Have you noticed if the problem seems worse when your low on gas? If so, you might want to further investigate the fuel pump. I had a similar problem with my csvt shortly after I bought it. Ford swapped out the fuel pump and that solved the problem. Having said that, I don't recall my CEL blinking so you might still have other problems. Good luck
 
flashing cel is a miss-fire. points right to the plugs/wires, etc.


did you check the gap before installing the new plugs? I don't care if they came pre-gapped they are most likely wrong and should always be checked.
 
Hmmm, maybe the guy that retapped the thread on the spark plug cylinder( or whatever you call it) did a bad job, but I checked the plug and it's sitting pretty tight. Ok, if I had a problem with the spark plugs wouldn't I get another code besides the 174 and 171?
 
Hmmm, maybe the guy that retapped the thread on the spark plug cylinder( or whatever you call it) did a bad job, but I checked the plug and it's sitting pretty tight. Ok, if I had a problem with the spark plugs wouldn't I get another code besides the 174 and 171?

type of plugs used can also be a pretty good point of concern, the duratec really should only get motorcraft or Autolite plugs. Also, I know someone who had a similar issue on his 97 (minus the stalling), he had done a UIM/LIM rebuild, afterwards had misfire issues, swaped the plugs, didnt change anything. Turned out he had yanked on one of the plug wires and messed it up, replacing the plug wires made it run like brand new.

Misfiring almost always points towards a spark plug or plug wire issue.
 
Yep flashing CEL is misfire. I'd pull ALL the plugs and check the gap then also check the resistance on all the wires - they should all be about the same resistance, but ofcourse the longer ones will have SLIGHTLY higher ressitance than those that are shorter. If all that checks out then next step is fuel filter and pump.
 
It rather can't be the wires/coils/plugs because they are pretty new.
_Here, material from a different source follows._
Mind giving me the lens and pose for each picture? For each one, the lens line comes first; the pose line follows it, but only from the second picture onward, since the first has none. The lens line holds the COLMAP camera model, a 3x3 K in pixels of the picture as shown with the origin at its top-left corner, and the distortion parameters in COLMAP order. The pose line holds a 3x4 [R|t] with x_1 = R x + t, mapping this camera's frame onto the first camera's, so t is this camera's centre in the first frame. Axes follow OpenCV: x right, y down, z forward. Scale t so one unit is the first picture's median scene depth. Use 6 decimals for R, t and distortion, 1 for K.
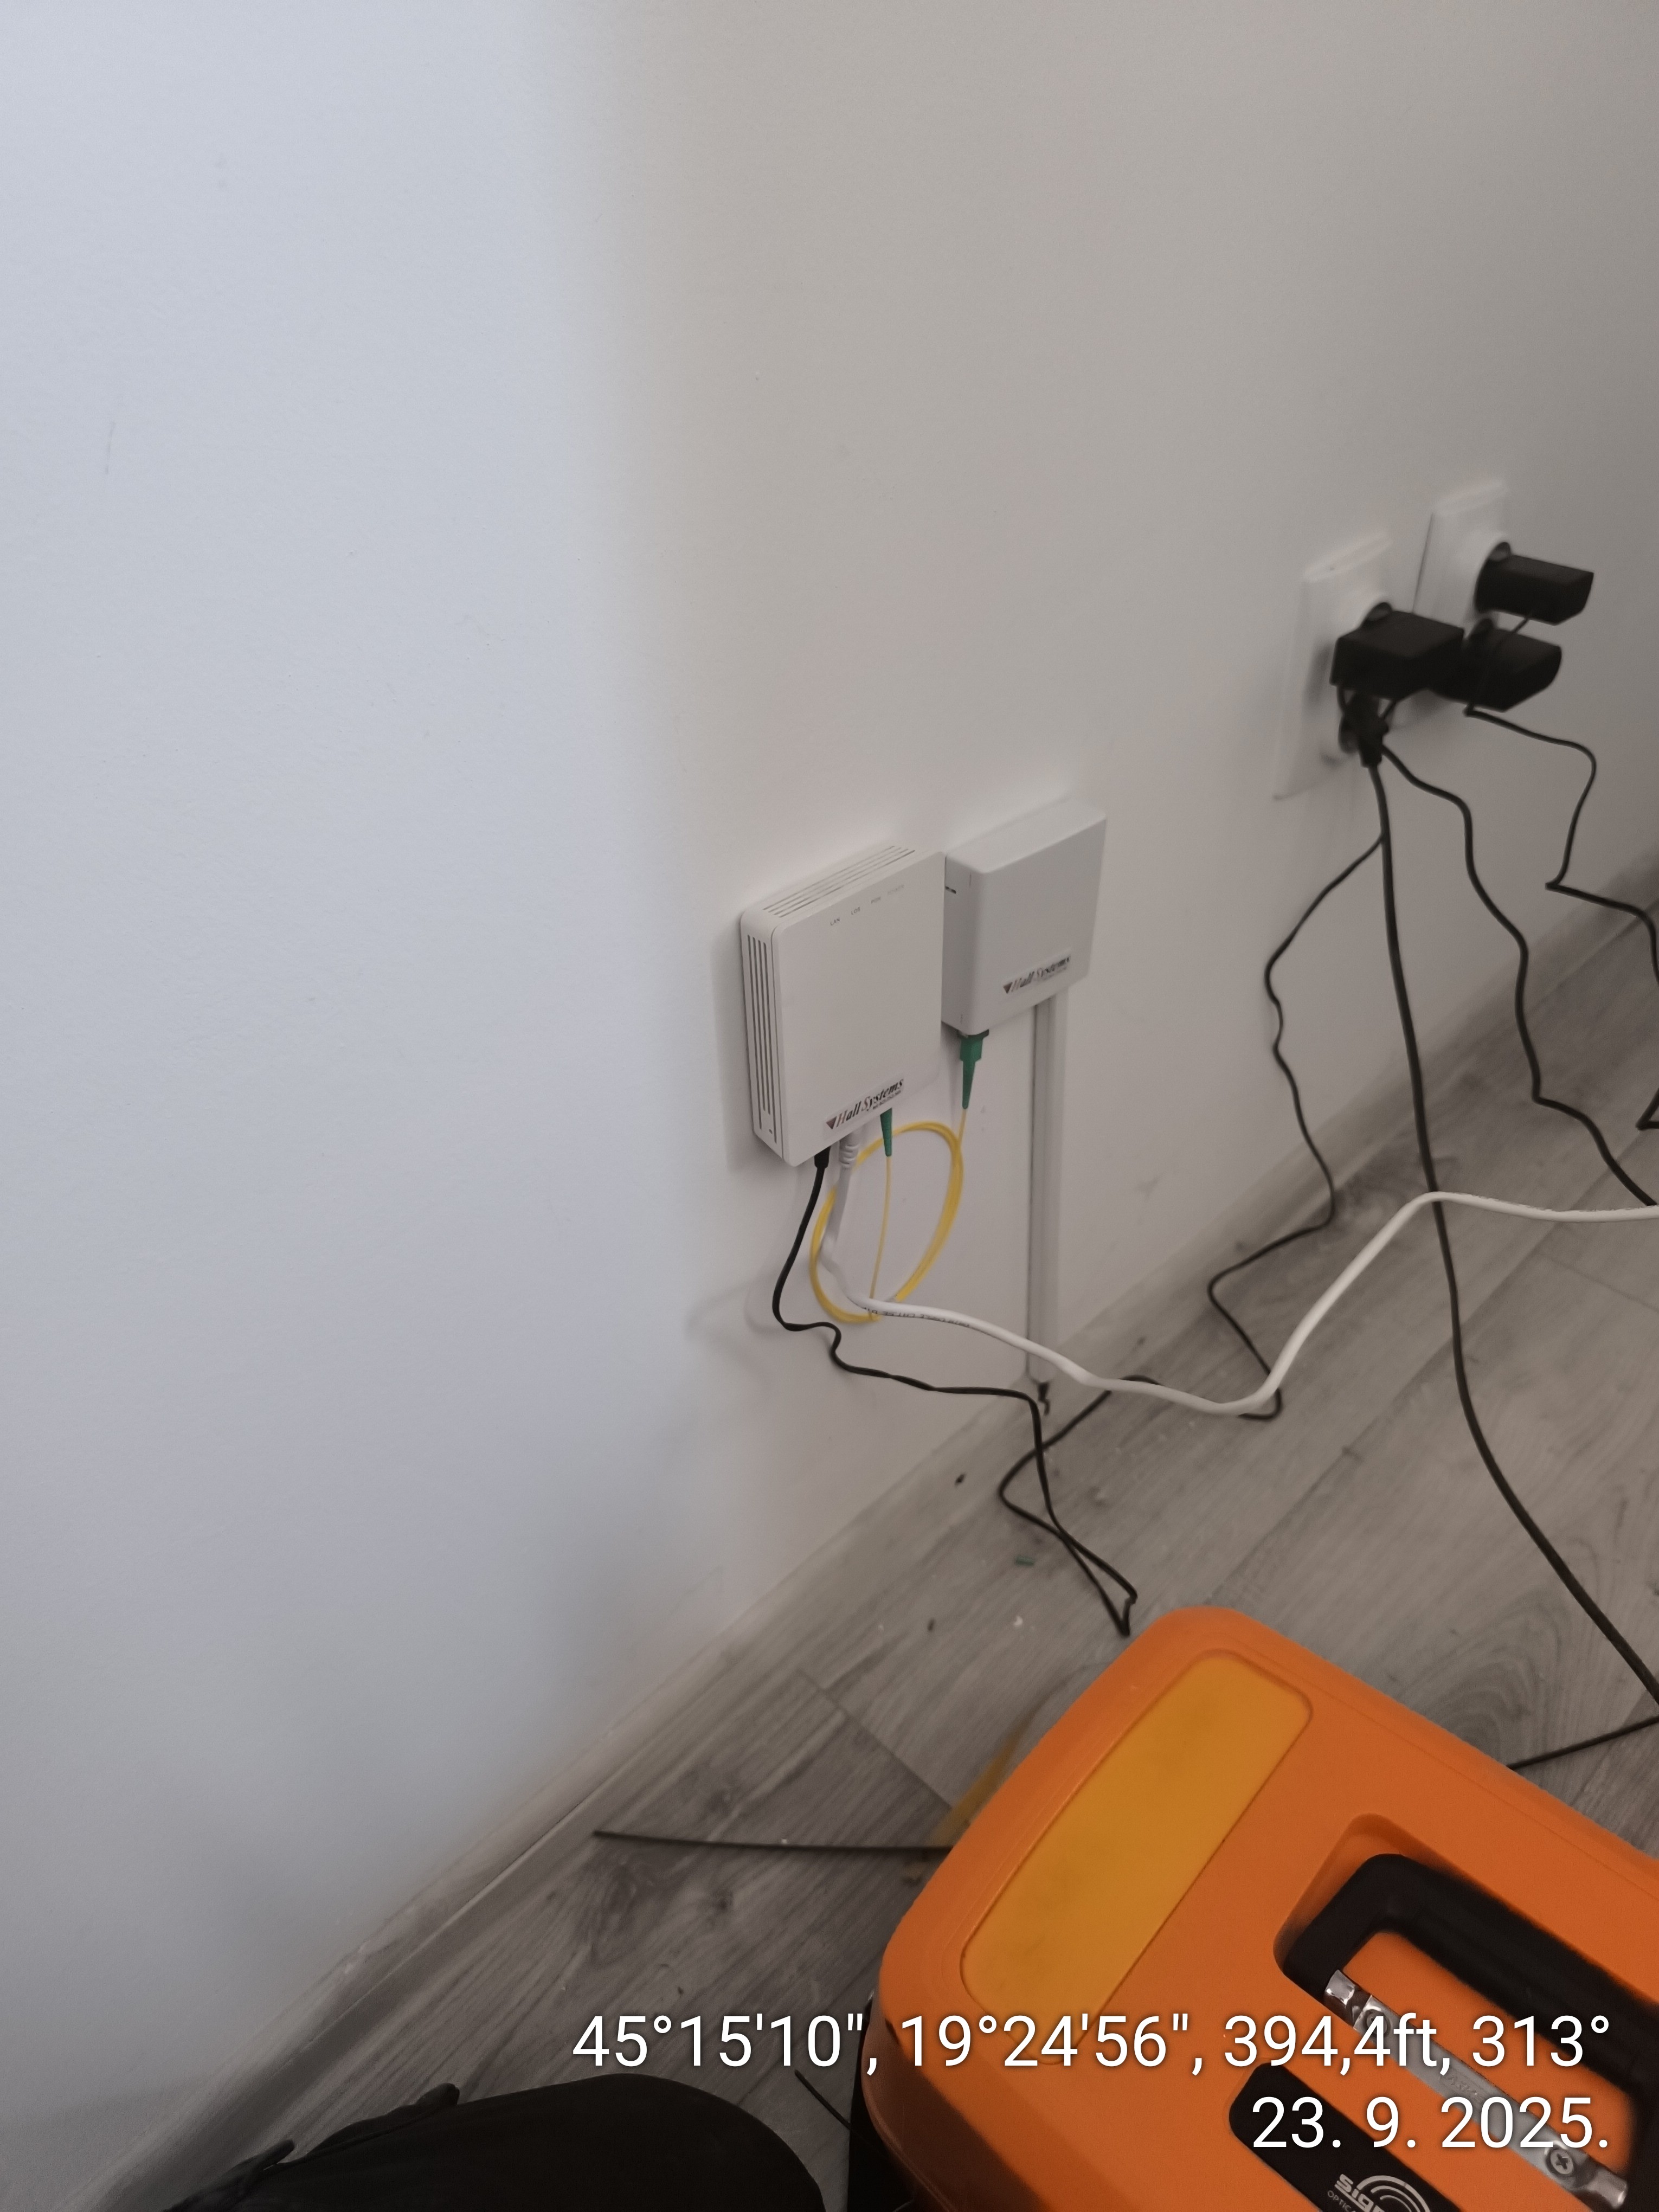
lens RADIAL K [[1538.8, 0, 829.5], [0, 1538.8, 1106.0], [0, 0, 1]] dist [-0.007435, -0.004051]
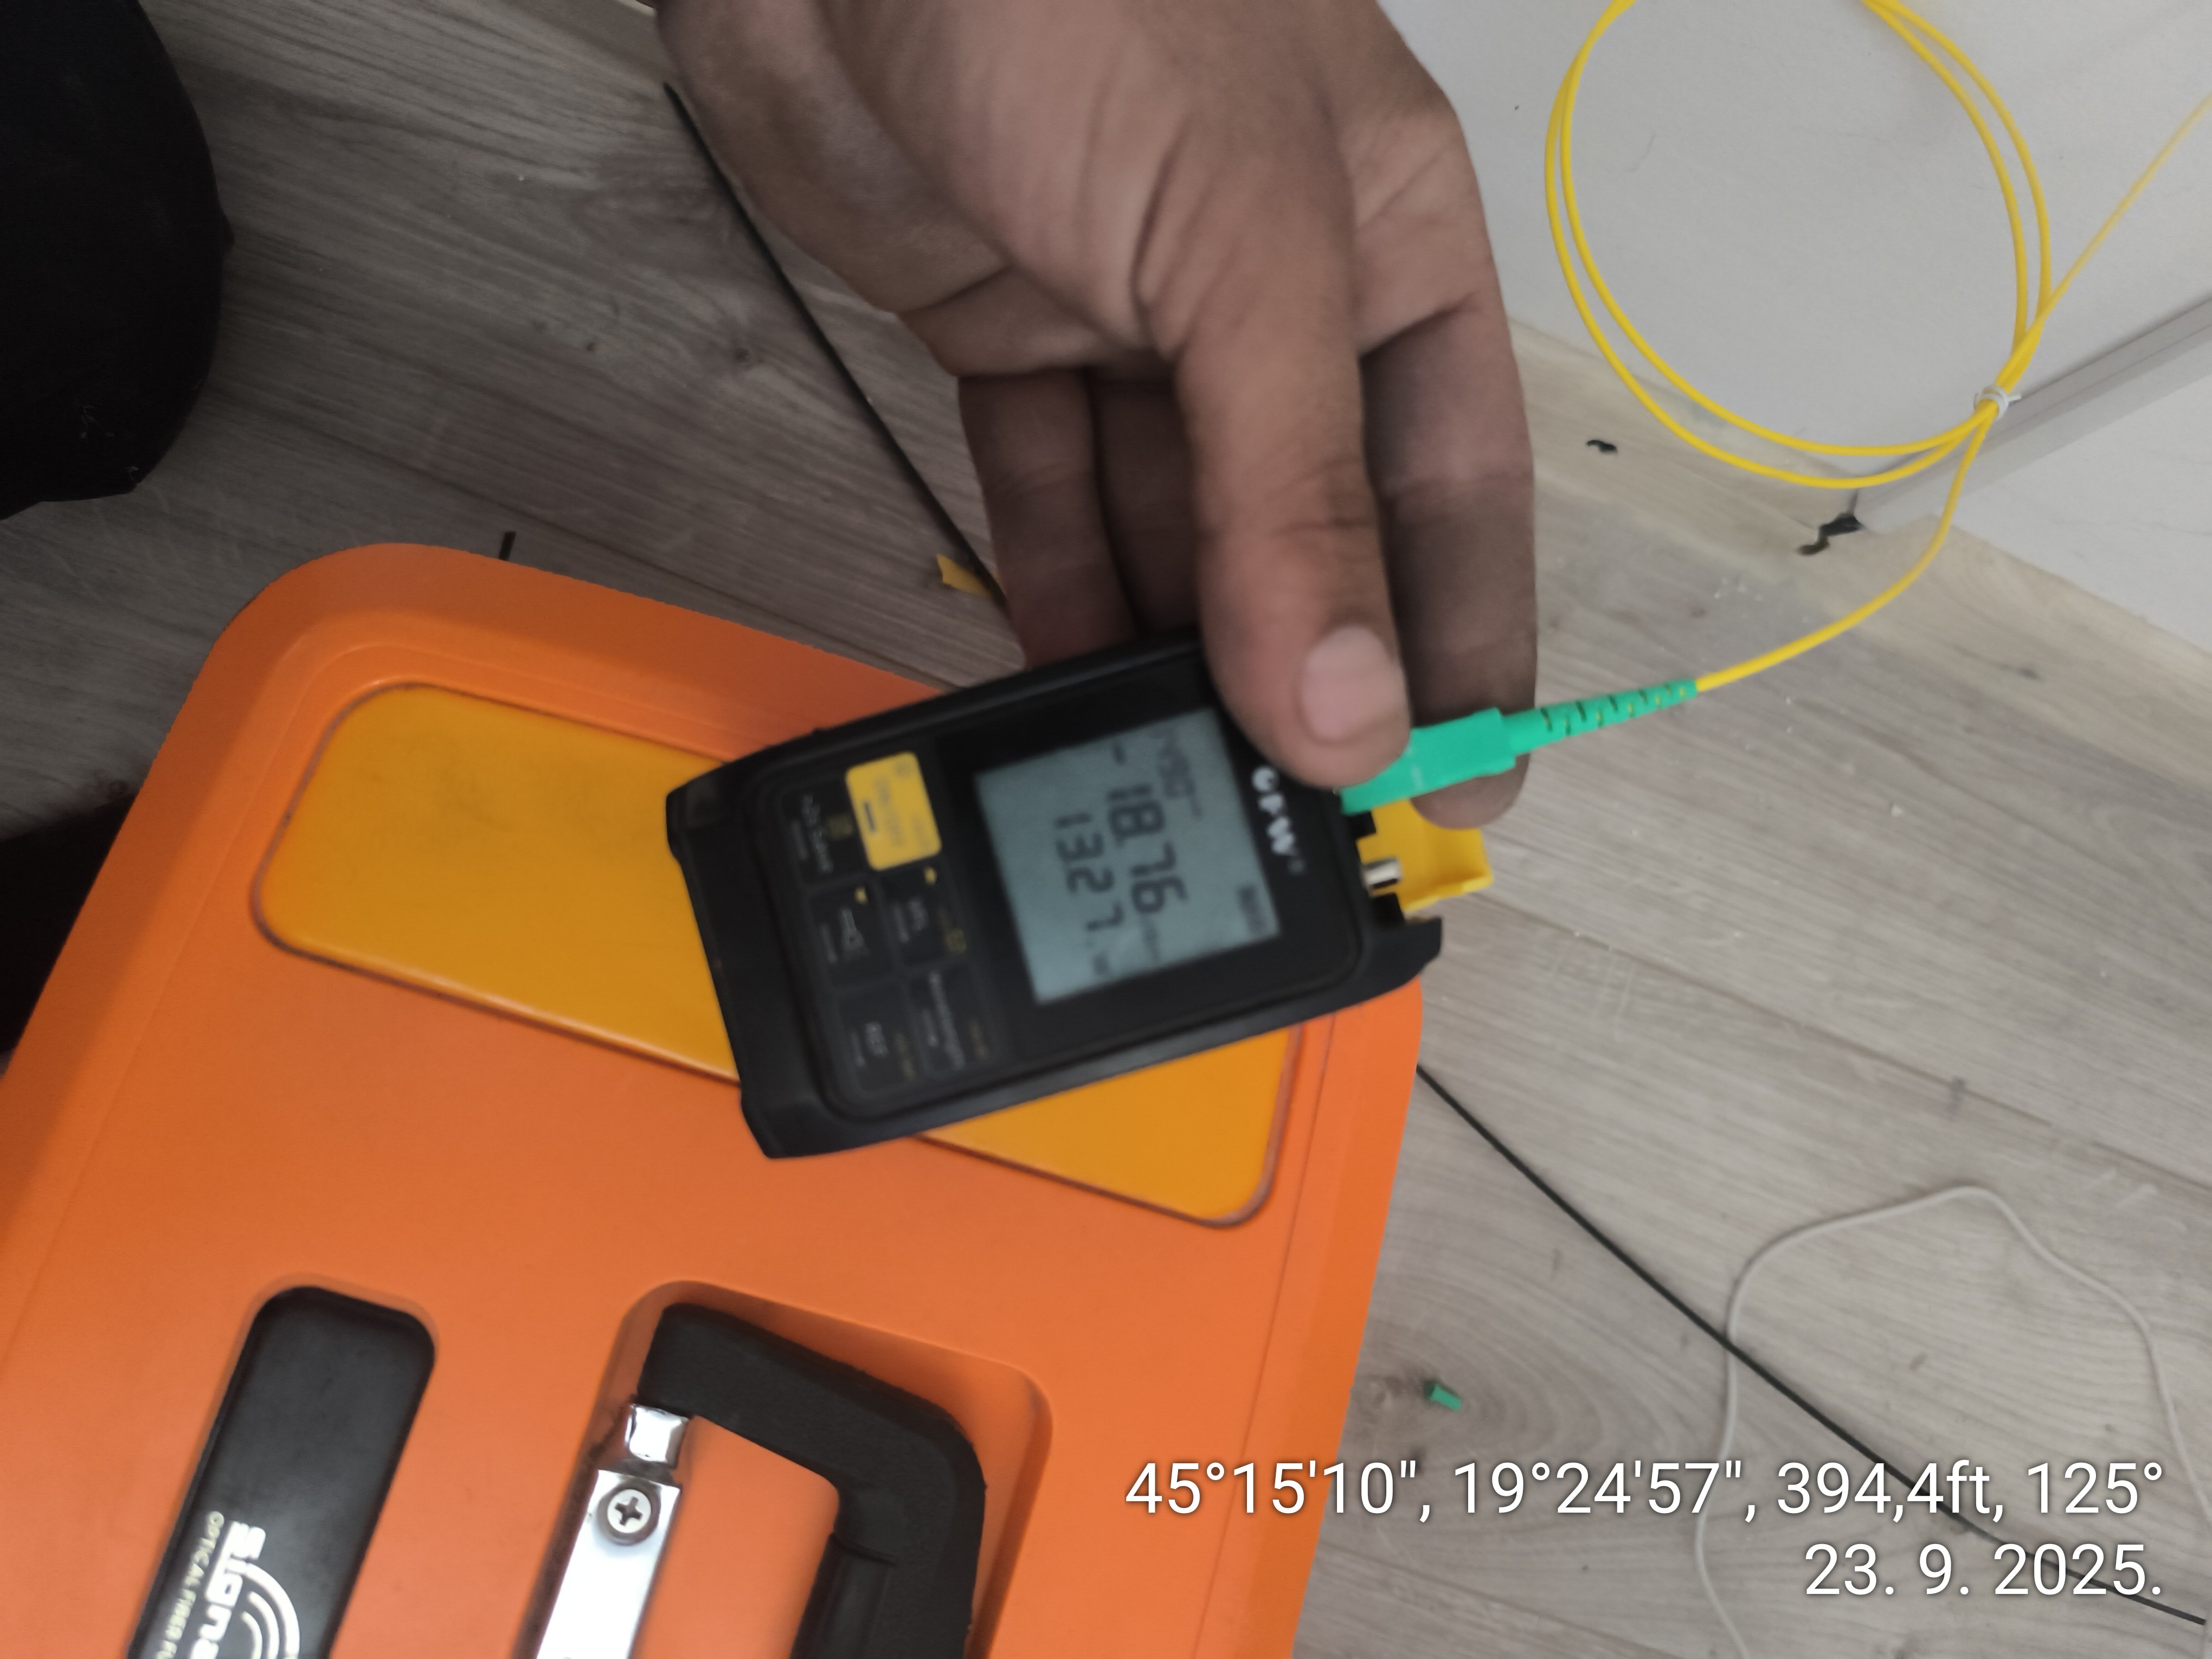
lens RADIAL K [[1538.8, 0, 1106.0], [0, 1538.8, 829.5], [0, 0, 1]] dist [-0.007435, -0.004051]
pose [[0.414177, 0.910099, 0.013289, 0.156184], [-0.708577, 0.313234, 0.632300, 0.085790], [0.571293, -0.271301, 0.774610, 0.553412]]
Doesn't matter. If you had any spark arcing in the past, both the plug and wire on the cylinder(s) in question are most certainly bad. That's why you can't just do plugs this weekend and wires next weekend, because the week (or even DAY) of driving in between can easily destroy whatever you just installed. Everything should be fresh, to eliminate this potential problem.
 
test the coil

test the coil

How i can make a test to the coil pack?

The coil on the 2.5 is three individual coil basically. Remove the two plug wires that are on the same bank. Check and note the resistance, replace the wires and continue onto the second and third set. If one set has noticably lower / higher resitance your coil is shot. When replacing make sure the ground strap is replaced or other problems will crop up. Dan.